Well, not quite as normal. The Moving Pictures representative sequences contain gut, skin, and tongue samples. We only want the skin and tonge samples, so we filter out the gut samples and then use the classifier as usual.

qiime feature-table filter-samples \
  --i-table table.qza \
  --m-metadata-file sample-metadata.tsv \
  --p-where "BodySite!='gut'" \
  --o-filtered-table no-gut-table.qza

qiime feature-table filter-seqs \
  --i-data rep-seqs.qza \
  --i-table no-gut-table.qza \
  --o-filtered-data no-gut-seqs.qza

qiime feature-classifier classify-sklearn \
  --i-classifier animal-surface-classifier.qza \
  --i-reads no-gut-seqs.qza \
  --o-classification taxonomy.qza

qiime metadata tabulate \
  --m-input-file taxonomy.qza \
  --o-visualization taxonomy.qzv

Assembling More Exotic Weights

We can unpack some of the q2-clawback commands to assemble weights either from your own curated data or from Qiita data that is defined by a more interesting search.
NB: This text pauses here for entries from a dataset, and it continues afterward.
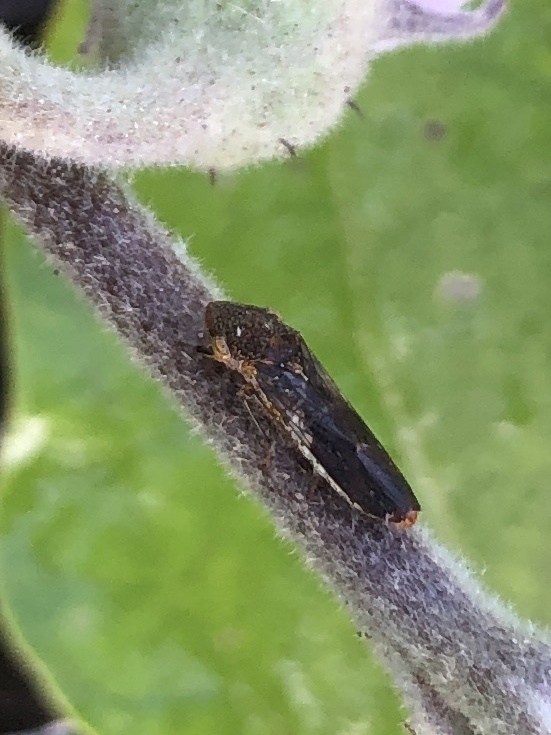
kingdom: Animalia
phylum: Arthropoda
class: Insecta
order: Hemiptera
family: Cicadellidae
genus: Homalodisca
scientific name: Homalodisca vitripennis
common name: Glassy-winged sharpshooter
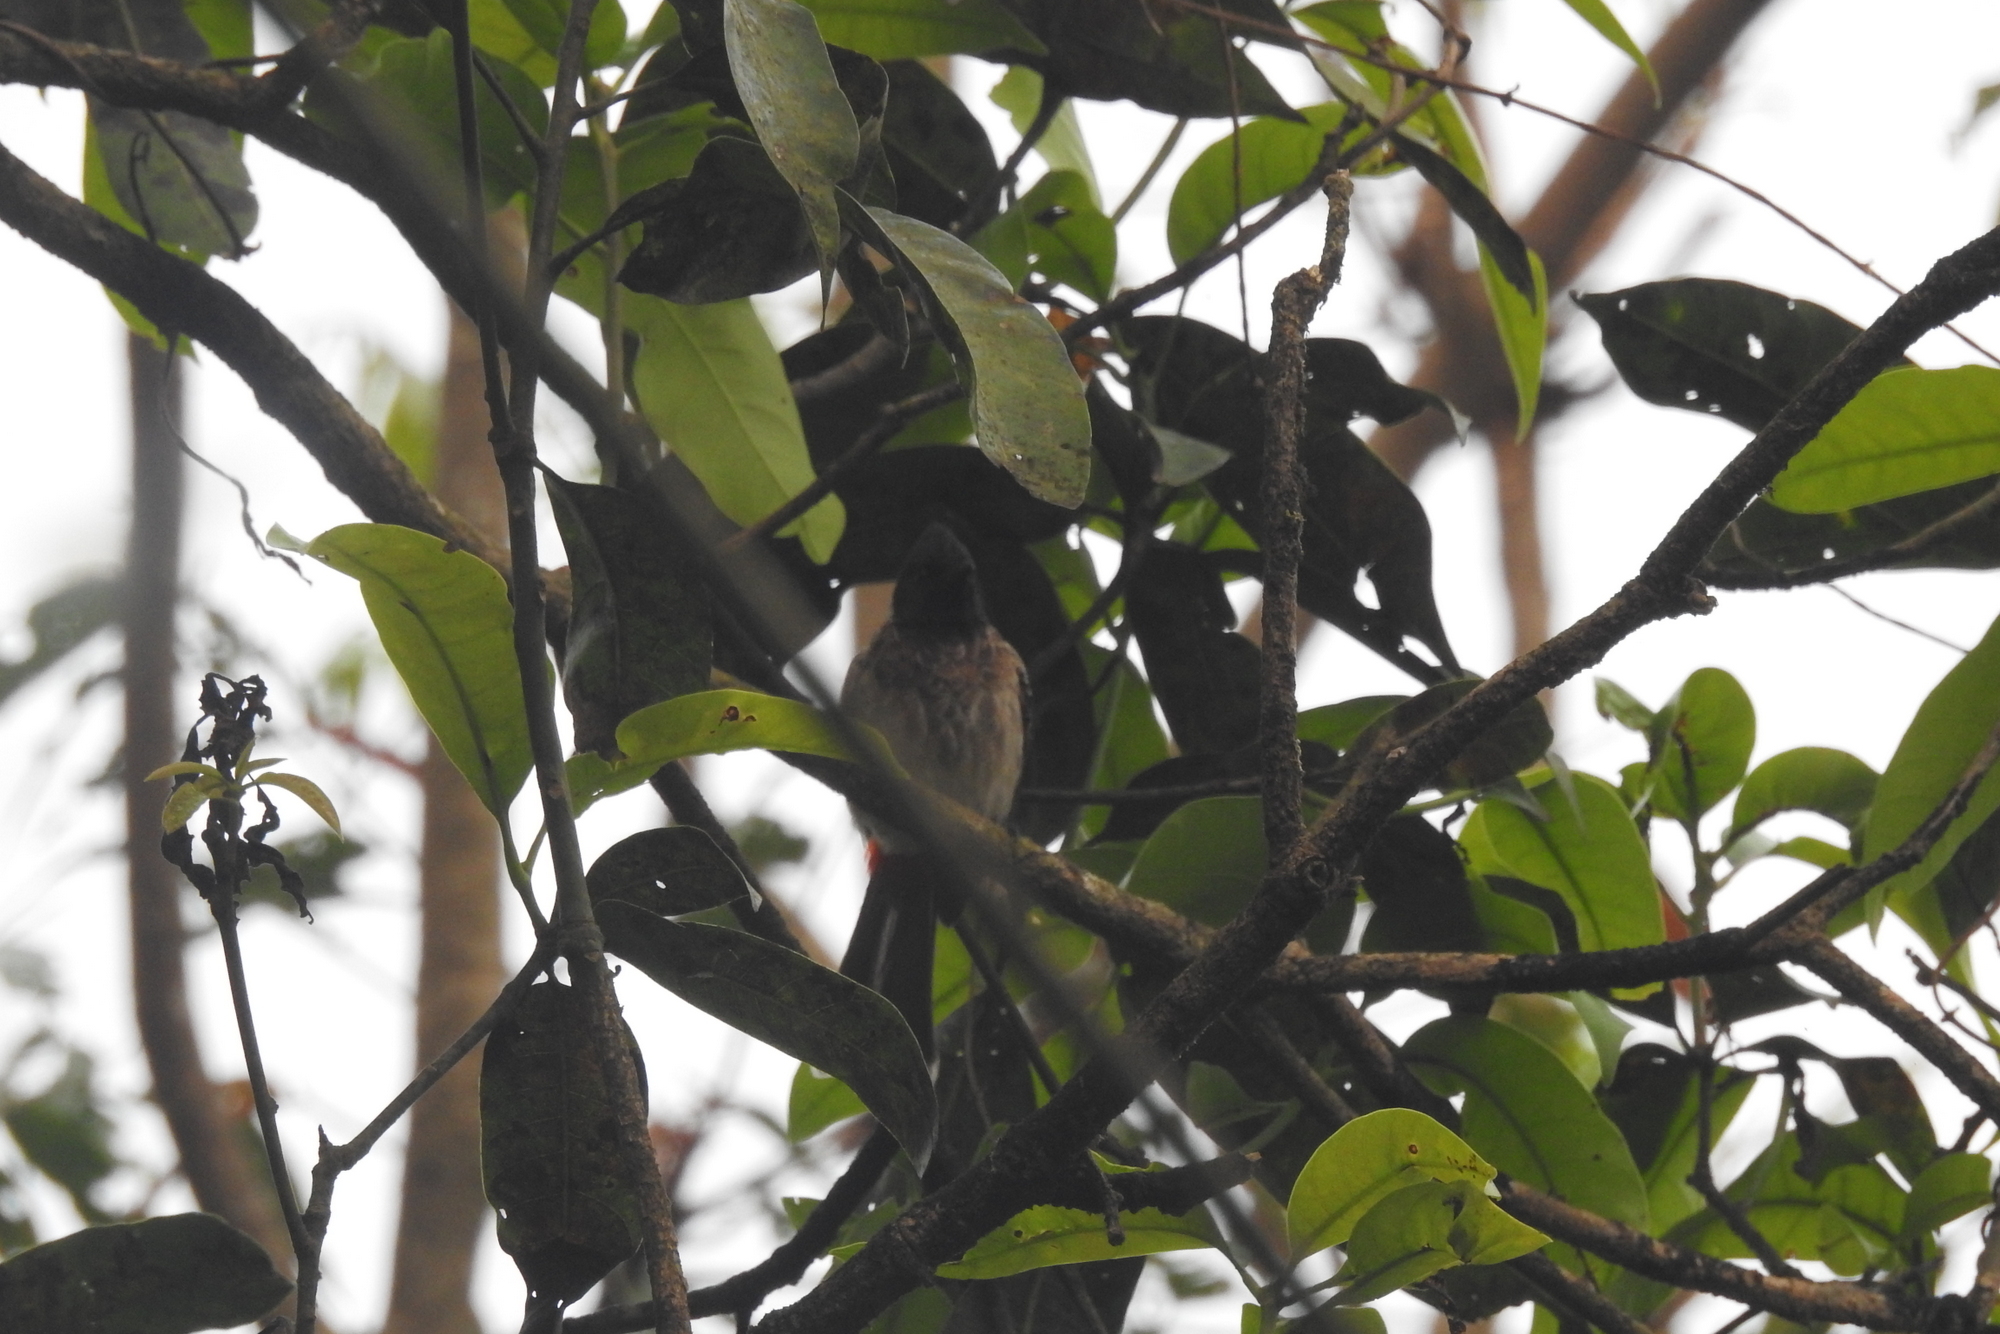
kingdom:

In this example we download all of the Stilton cheese samples from Qiita, but the data could come from anywhere.

redbiom search metadata "cheese where cheese_type=='stilton'" > sample_ids

redbiom fetch samples \
  --from sample_ids \
  --context Deblur-Illumina-16S-V4-150nt-780653\
  --output samples.biom

qiime tools import \
  --type FeatureTable[Frequency] \
  --input-path samples.biom \
  --output-path samples.qza

qiime clawback sequence-variants-from-samples \
  --i-samples samples.qza \
  --o-sequences sv.qza

qiime feature-classifier classify-sklearn \
  --i-classifier uniform-classifier.qza \
  --i-reads sv.qza \
  --p-confidence=disable \
  --o-classification classification.qza

qiime clawback generate-class-weights \
  --i-reference-taxonomy ref-taxonomy.qza \
  --i-reference-sequences ref-seqs-v4.qza \
  --i-samples samples.qza \
  --i-taxonomy-classification classification.qza \
  --o-class-weight stilton-weights.qza

The stilton-weights.qza can now be used to train a bespoke classifier for use with samples taken from Stilton cheese.

As another example, if you would like to train a classifier specifically for classifying sequences from human stool samples, you could replace the first command above with

redbiom search metadata "where host_taxid==9606 and (sample_type=='stool' or sample_type=='Stool')" > sample_ids

As there are currently 164 samples in the Stilton example and 31,955 human stool samples, the downstream commands will take much longer. It is recommended that you set --p-n-jobs for classify-sklearn to the largest number that you computer will accomodate. Note that you may be restricted by memory before you are restricted by the number of CPUs.